Exercise: Stacking a classification problem
Scikit learn also has method for stacking ensemble classifiers
sklearn.ensemble.VotingClassifier. Could you apply a stack
to the penguins dataset using a random forest, SVM and decision tree
classifier, or a selection of any other classifier estimators available
in sci-kit learn?
PYTHON
penguins = sns.load_dataset('penguins')
feature_names = ['bill_length_mm', 'bill_depth_mm', 'flipper_length_mm', 'body_mass_g']
penguins.dropna(subset=feature_names, inplace=True)
species_names = penguins['species'].unique()
# Define data and targets
X = penguins[feature_names]
y = penguins.species
# Split data in training and test set
from sklearn.model_selection import train_test_split
X_train, X_test, y_train, y_test = train_test_split(X, y, test_size=0.2, random_state=5)
print(f'train size: {X_train.shape}')
print(f'test size: {X_test.shape}')The code above loads the penguins data and splits it into test and
training portions. Have a play around with stacking some classifiers
using the sklearn.ensemble.VotingClassifier using the code
comments below as a guide.
PYTHON
# import classifiers
from sklearn.svm import SVC
from sklearn.tree import DecisionTreeClassifier
from sklearn.ensemble import RandomForestClassifier
from sklearn.ensemble import VotingClassifier
# instantiate classifiers
svc_classifier = SVC(kernel='poly', degree=3, C=1.5)
dt_classifier = DecisionTreeClassifier(max_depth=2, random_state=0)
rf_classifier = RandomForestClassifier(max_depth=5)
voting_classifier = VotingClassifier(
[
('svc', svc_classifier),
('dt', dt_classifier),
('rf', rf_classifier)
]
)
# fit classifiers
from sklearn.preprocessing import StandardScaler
scalar = StandardScaler()
scalar.fit(X_train)
X_train_scaled = pd.DataFrame(scalar.transform(X_train), columns=X_train.columns, index=X_train.index)

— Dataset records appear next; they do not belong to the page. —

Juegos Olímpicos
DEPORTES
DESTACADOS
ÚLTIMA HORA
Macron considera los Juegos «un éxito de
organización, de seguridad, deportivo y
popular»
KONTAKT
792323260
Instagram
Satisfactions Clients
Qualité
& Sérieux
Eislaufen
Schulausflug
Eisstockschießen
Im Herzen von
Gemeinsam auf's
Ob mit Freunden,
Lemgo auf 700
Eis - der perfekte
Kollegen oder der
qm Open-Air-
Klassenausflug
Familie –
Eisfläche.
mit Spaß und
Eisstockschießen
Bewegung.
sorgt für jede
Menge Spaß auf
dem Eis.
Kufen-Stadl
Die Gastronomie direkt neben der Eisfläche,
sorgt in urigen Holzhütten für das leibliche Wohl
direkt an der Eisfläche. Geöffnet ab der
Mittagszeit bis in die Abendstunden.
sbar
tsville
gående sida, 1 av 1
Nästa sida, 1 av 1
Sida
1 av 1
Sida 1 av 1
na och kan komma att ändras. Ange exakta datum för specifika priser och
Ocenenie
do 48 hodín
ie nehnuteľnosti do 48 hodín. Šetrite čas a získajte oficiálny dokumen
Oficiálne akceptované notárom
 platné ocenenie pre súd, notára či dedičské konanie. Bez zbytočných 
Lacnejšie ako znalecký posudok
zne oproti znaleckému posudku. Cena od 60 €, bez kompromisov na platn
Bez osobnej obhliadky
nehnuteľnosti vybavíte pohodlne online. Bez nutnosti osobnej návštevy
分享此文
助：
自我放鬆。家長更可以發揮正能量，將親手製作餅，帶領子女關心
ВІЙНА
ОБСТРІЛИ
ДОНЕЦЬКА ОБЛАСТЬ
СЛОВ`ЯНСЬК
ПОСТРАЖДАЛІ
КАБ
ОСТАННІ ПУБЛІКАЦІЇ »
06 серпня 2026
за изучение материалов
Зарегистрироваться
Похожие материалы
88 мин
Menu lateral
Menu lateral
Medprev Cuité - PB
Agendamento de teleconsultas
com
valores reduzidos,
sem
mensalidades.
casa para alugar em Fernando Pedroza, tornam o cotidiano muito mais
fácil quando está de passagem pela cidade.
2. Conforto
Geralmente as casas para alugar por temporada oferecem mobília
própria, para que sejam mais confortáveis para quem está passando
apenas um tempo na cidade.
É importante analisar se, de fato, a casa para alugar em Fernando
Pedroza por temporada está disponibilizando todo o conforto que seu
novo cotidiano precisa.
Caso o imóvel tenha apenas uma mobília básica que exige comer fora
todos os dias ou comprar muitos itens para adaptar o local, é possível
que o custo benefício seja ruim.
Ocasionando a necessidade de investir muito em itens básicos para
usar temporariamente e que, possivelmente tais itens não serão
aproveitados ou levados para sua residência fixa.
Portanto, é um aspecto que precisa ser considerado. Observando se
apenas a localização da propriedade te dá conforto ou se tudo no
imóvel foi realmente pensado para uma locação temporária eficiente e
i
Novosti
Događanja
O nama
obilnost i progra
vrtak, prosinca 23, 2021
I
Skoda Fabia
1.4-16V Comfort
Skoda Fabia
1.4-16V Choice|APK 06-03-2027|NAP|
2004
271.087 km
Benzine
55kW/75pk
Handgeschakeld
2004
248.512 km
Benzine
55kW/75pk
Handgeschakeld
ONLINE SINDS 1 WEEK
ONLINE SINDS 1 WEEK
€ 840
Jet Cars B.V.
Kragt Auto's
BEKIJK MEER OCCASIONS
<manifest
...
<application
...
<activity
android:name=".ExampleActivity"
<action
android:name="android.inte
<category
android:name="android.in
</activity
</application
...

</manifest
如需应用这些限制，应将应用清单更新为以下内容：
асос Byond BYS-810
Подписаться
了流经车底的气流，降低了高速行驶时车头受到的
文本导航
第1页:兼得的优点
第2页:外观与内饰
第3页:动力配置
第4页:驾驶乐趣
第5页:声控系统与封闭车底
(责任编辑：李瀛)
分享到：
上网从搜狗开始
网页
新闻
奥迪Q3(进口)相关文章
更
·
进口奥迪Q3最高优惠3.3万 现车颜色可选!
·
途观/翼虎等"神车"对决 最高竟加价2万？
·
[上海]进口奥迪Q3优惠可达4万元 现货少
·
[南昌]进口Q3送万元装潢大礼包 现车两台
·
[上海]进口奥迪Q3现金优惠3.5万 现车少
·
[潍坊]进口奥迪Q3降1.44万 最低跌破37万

X_test_scaled = pd.DataFrame(scalar.transform(X_test), columns=X_test.columns, index=X_test.index)
svc_classifier.fit(X_train_scaled, y_train)
dt_classifier.fit(X_train, y_train)
rf_classifier.fit(X_train, y_train)
# instantiate voting classifier and fit data
voting_classifier.fit(X_train, y_train)
# make predictions
svc_predictions = svc_classifier.predict(X_test_scaled)
dt_predictions = dt_classifier.predict(X_test)
rf_predictions = rf_classifier.predict(X_test)
vc_predictions = voting_classifier.predict(X_test)
plt.figure()
plt.plot(svc_predictions[:20], "o", color="black", label="GradientBoostingRegressor")
plt.plot(dt_predictions[:20], "o", color="blue", label="RandomForestRegressor")
plt.plot(rf_predictions[:20], "o", color="green", label="LinearRegression")
plt.plot(vc_predictions[:20], "x", color="red", ms=10, label="VotingRegressor")
plt.tick_params(axis="x", which="both", bottom=False, top=False, labelbottom=False)
plt.ylabel("predicted")
plt.xlabel("training samples")
plt.legend(loc="best")
plt.title("Regressor predictions and their average")
plt.show()
# compare scores
print("SVC:", svc_classifier.score(X_test_scaled, y_test))
print("RandomForest:", rf_classifier.score(X_test, y_test))
print("DecisionTree:", dt_classifier.score(X_test, y_test))
print("Voting:", voting_classifier.score(X_test, y_test))OUTPUT
SVC: 0.9565217391304348
RandomForest: 0.9710144927536232
DecisionTree: 0.8840579710144928
Voting: 0.9710144927536232
We can see that, in general, the classifiers agree. There are some
cases where the RandomForest classifier selects a different
category to the others, but the consensus of the other two
dominates.
- Ensemble methods can be used to reduce under/over fitting training data.